Growing up, I was afraid of my mother. She was uneducated, but was strongly indoctrinated by the Chinese Communist Party (CCP). She liked to sing CCP songs and her actions and words were very hurtful. Even after I was an adult and married, I was still afraid to see her, because she frequently got angry for no reason.
After I started practicing Falun Dafa I seldom quarreled with her. I understood the meaning of human life, and why we are here. I knew that if I wanted to be truly good to my mother I should make her understand that Dafa is good. This is her purpose for coming to this world. My fear of her gradually disappeared.
I bought my mother the food she liked, bathed her, cut her hair, chatted with her, and walked with her every time I visited. I had her to listen to music composed by Dafa practitioners. I couldn’t talk to my mother if I didn’t practice Dafa, because before, we always quarreled whenever we spoke. We now get along, and talk and laugh.
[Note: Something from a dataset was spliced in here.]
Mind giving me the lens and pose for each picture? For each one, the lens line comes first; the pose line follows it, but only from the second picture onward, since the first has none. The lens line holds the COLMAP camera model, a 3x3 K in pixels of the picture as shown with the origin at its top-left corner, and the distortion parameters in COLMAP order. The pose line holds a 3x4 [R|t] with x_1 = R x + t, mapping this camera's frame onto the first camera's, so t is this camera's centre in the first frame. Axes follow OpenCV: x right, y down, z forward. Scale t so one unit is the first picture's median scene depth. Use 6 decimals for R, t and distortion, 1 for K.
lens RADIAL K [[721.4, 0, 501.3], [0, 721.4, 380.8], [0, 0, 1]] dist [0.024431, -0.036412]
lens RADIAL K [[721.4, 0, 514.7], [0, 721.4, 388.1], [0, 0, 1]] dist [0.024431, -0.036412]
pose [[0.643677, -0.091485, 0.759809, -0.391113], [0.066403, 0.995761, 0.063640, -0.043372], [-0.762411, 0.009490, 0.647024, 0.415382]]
My mother-in-law has practiced Falun Dafa for many years. She was bedridden for years because of her attachment to qing (emotion) for her family and had an unclear understanding of the Fa while we were persecuted. She likes to recite Master’s Hong Yin. My husband and I take care of her. I sometimes feel really tired. But I want to finish the cultivation journey with her no matter how tired I am. I reminded myself that this difficult situation shows me I need to give up my attachment to comfort.
My husband was released from the detention center in 2008 and suffered from severe illness symptoms. He was thin but his belly was swollen. We studied the Fa and did the exercises every day. His condition kept improving.
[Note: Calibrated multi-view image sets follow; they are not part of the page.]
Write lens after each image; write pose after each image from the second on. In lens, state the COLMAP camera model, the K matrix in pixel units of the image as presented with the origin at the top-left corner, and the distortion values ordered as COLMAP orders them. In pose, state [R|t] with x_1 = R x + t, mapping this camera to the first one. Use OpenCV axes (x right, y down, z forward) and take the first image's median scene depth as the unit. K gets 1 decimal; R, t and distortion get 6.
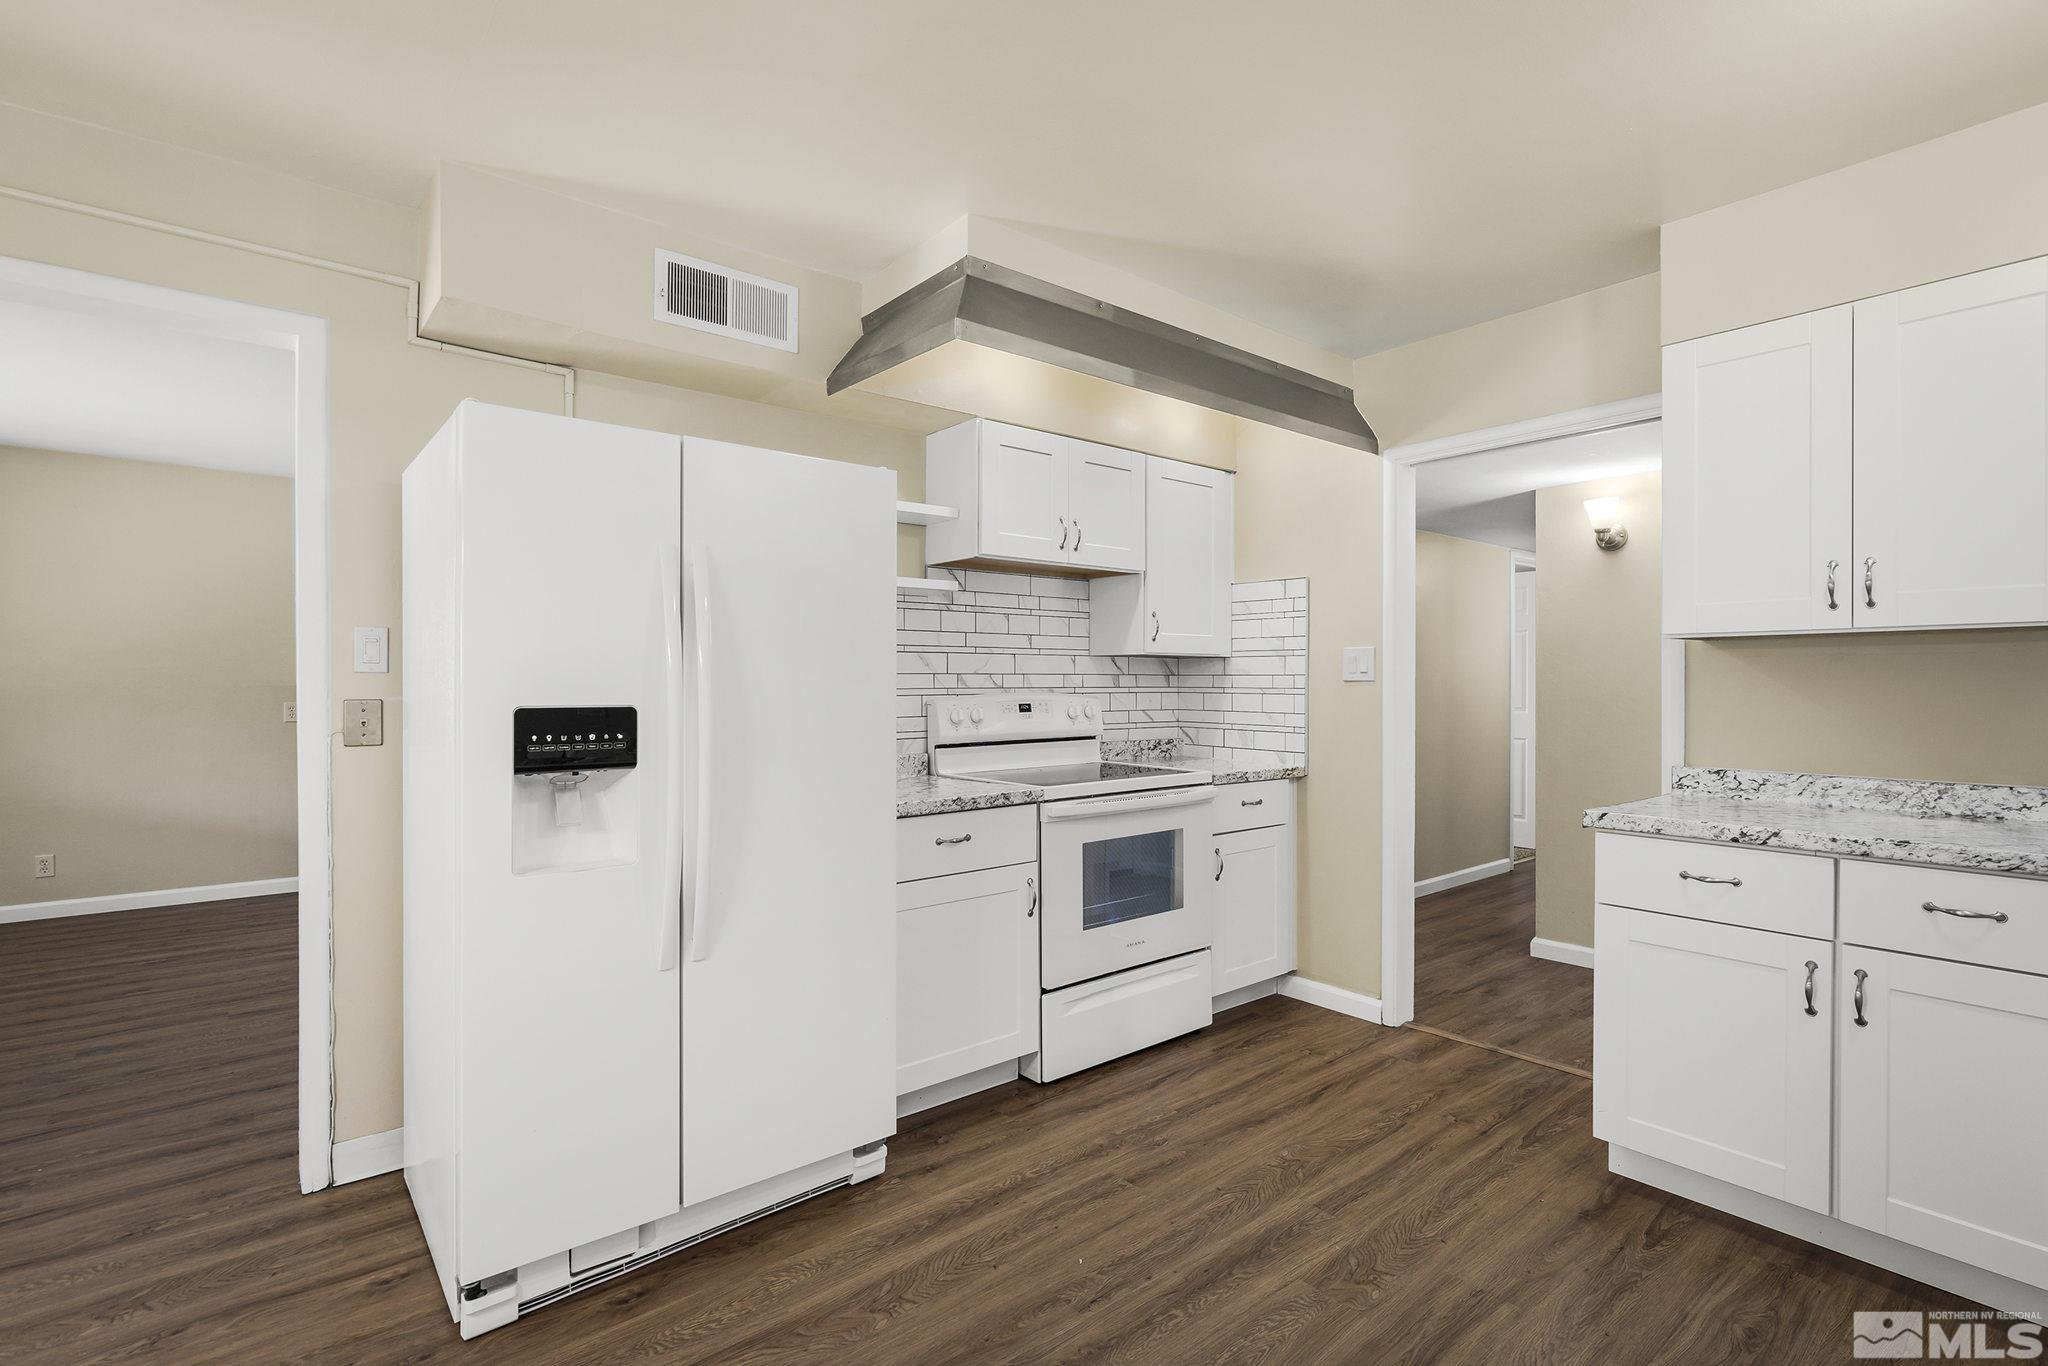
lens RADIAL K [[941.3, 0, 1019.2], [0, 941.3, 689.8], [0, 0, 1]] dist [0.000075, 0.002189]
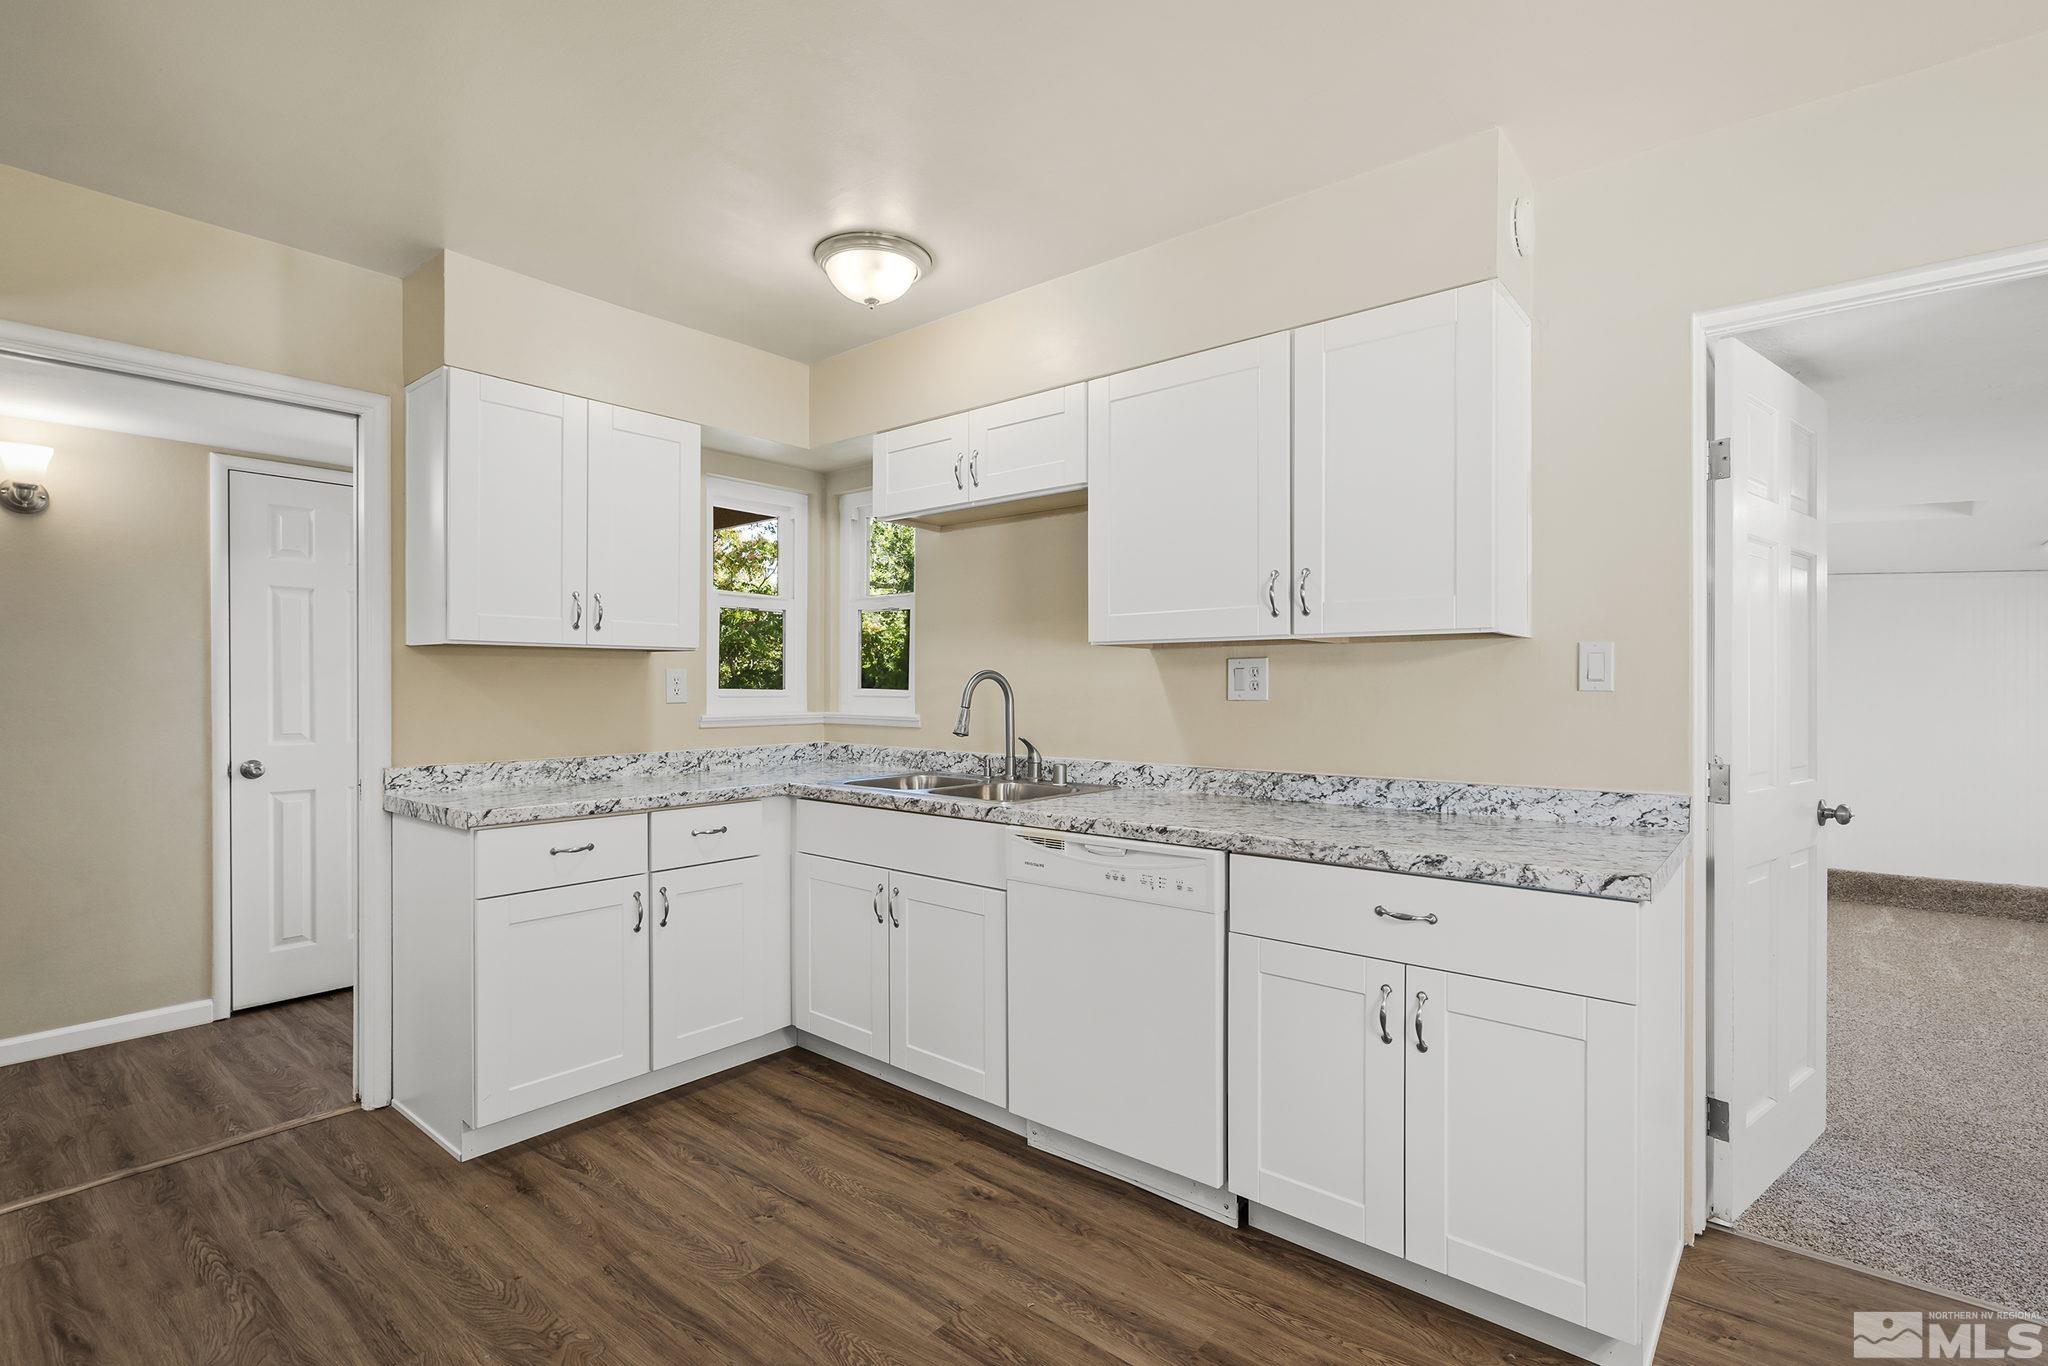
lens RADIAL K [[941.3, 0, 1034.9], [0, 941.3, 694.7], [0, 0, 1]] dist [0.000075, 0.002189]
pose [[-0.183084, -0.008445, 0.983061, -0.448304], [0.006602, 0.999930, 0.009819, -0.003217], [-0.983075, 0.008287, -0.183016, 0.521578]]
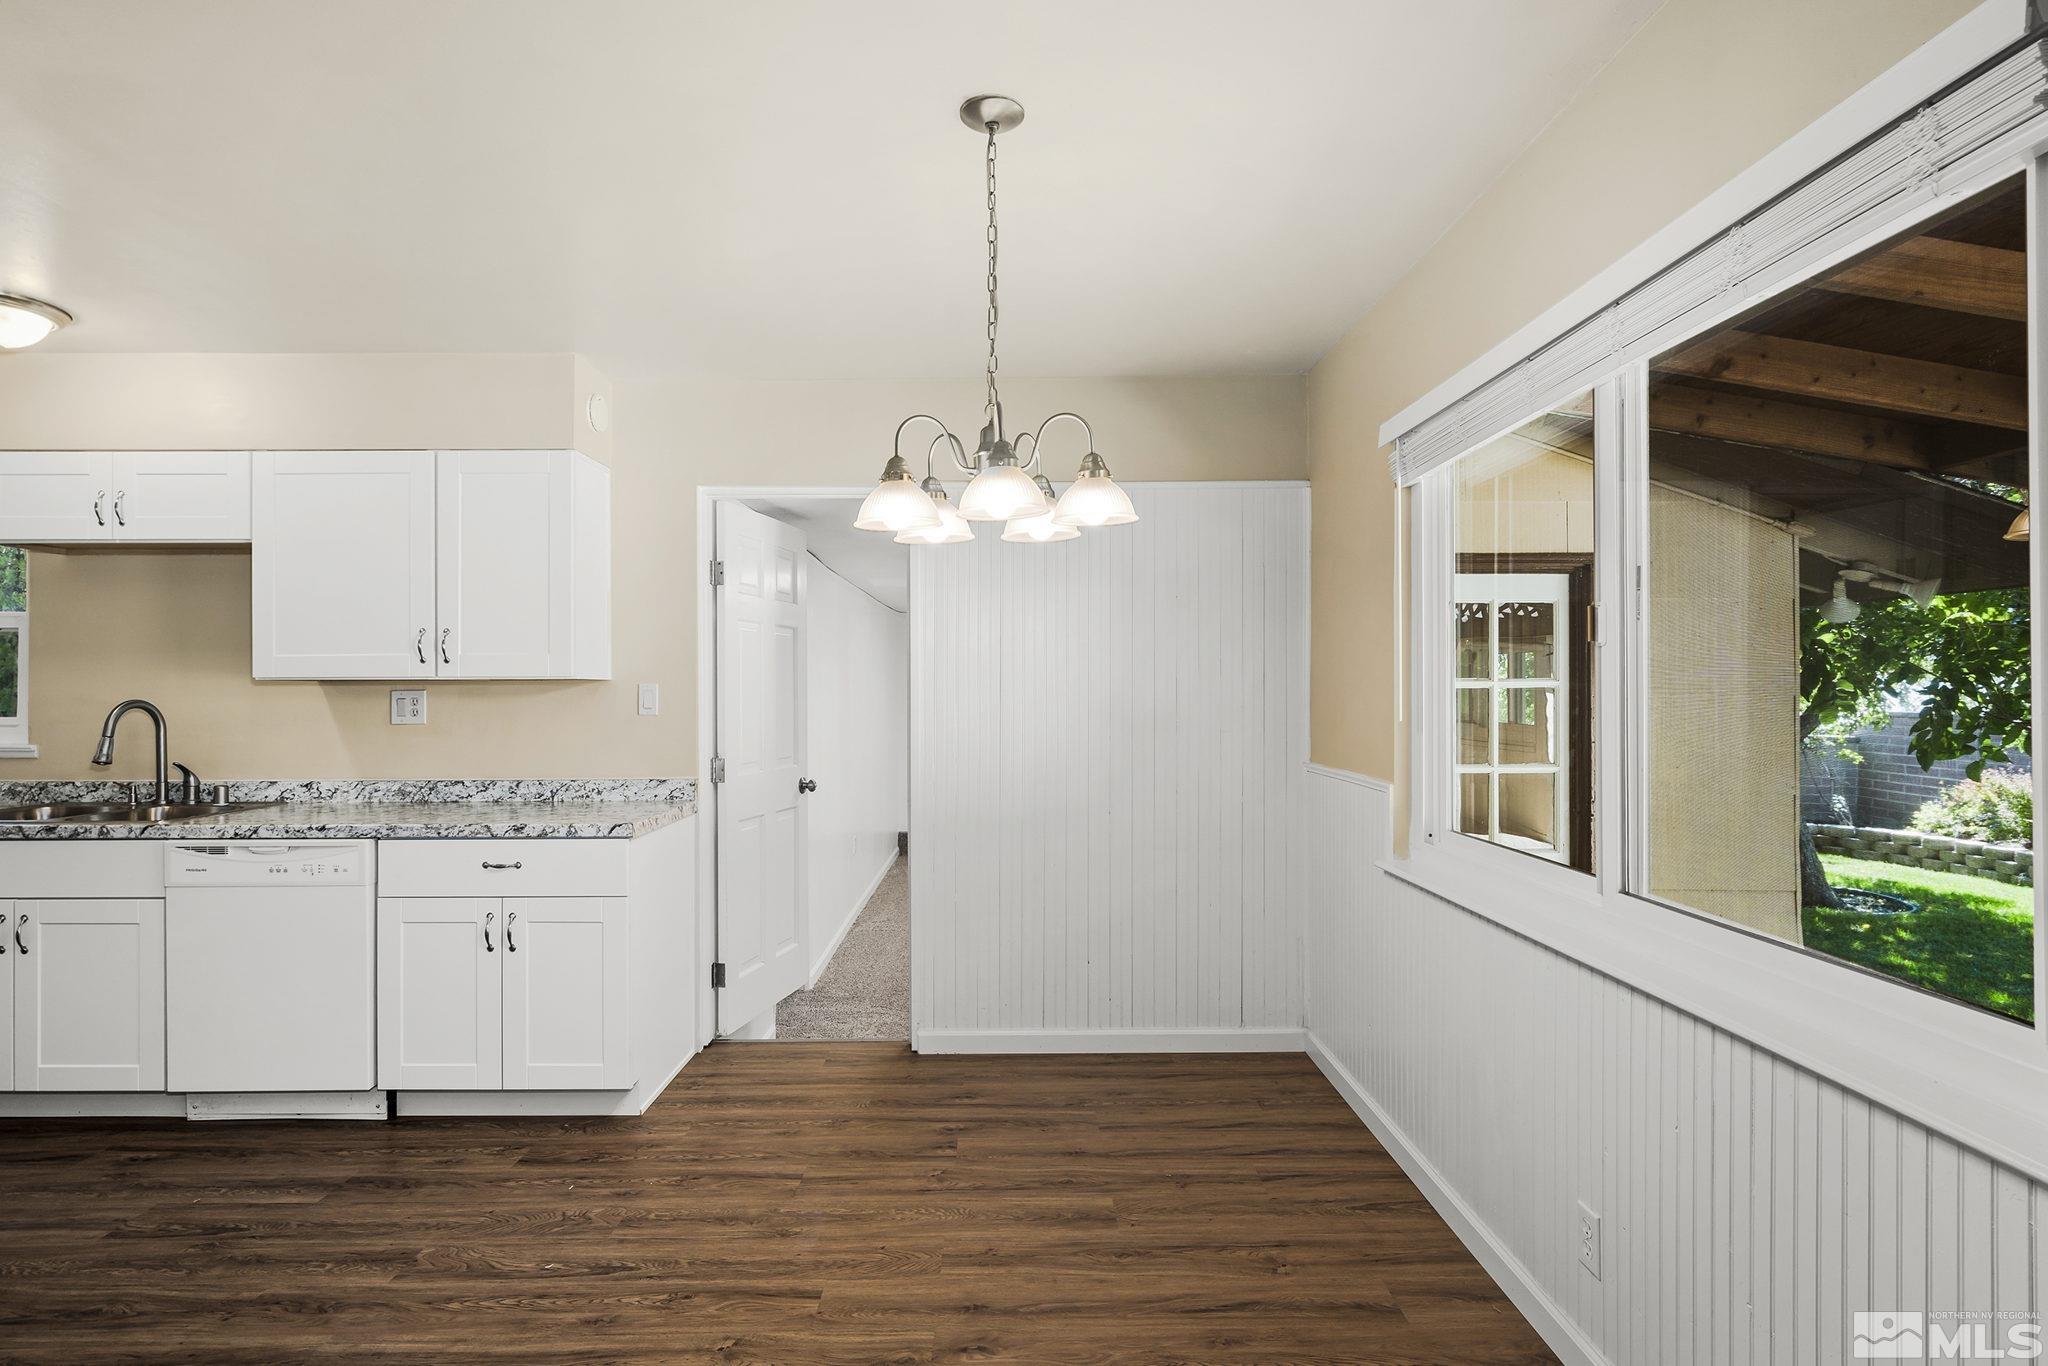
lens RADIAL K [[1043.6, 0, 978.4], [0, 1043.6, 681.9], [0, 0, 1]] dist [0.004726, 0.001430]
pose [[-0.747512, 0.007169, 0.664210, -1.003864], [0.009439, 0.999955, -0.000170, -0.035364], [-0.664182, 0.006143, -0.747546, 0.652875]]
With Master’s compassionate blessing, my husband’s bloated abdomen went down and he recovered without going to the hospital by the 19th day. We were very happy. We told our relatives who came to see us, and they were all surprised and happy for us. The persecution we suffered also put a lot of pressure on them. Through this incident, we helped them understand that “Falun Dafa is good, Truthfulness-Compassion-Forbearance is good.”
Last year a relative called me and said that her husband had a severe stomachache. The doctor said he needed surgery. The family decided not to have surgery and just to take care of him themselves.
He witnessed the fact that my husband recovered without going to the hospital. Therefore, whenever he felt uncomfortable, he just recited the nine words, “Falun Dafa is good, Truthfulness-Compassion-Forbearance is good”, and he said it was truly effective.
During Chinese New Year this year, our relatives had dinner together. The relative’s husband was there and mentioned the issue again. He said he did not go to the hospital for surgery when he had stomach problems. Instead, he sincerely recited, “Falun Dafa is good, Truthfulness-Compassion-Forbearance is good,” and the pain stopped.
He also said that when one recites the nine words one should say them sincerely. I was happy for him after hearing this. I really didn’t expect him to change, because he said some negative things about Dafa before.
My cultivation is still lacking, and I haven’t had the earth-shattering cultivation experiences other practitioners had. I just wanted to share my experiences to encourage other practitioners, so we can walk firmly on the path of cultivation.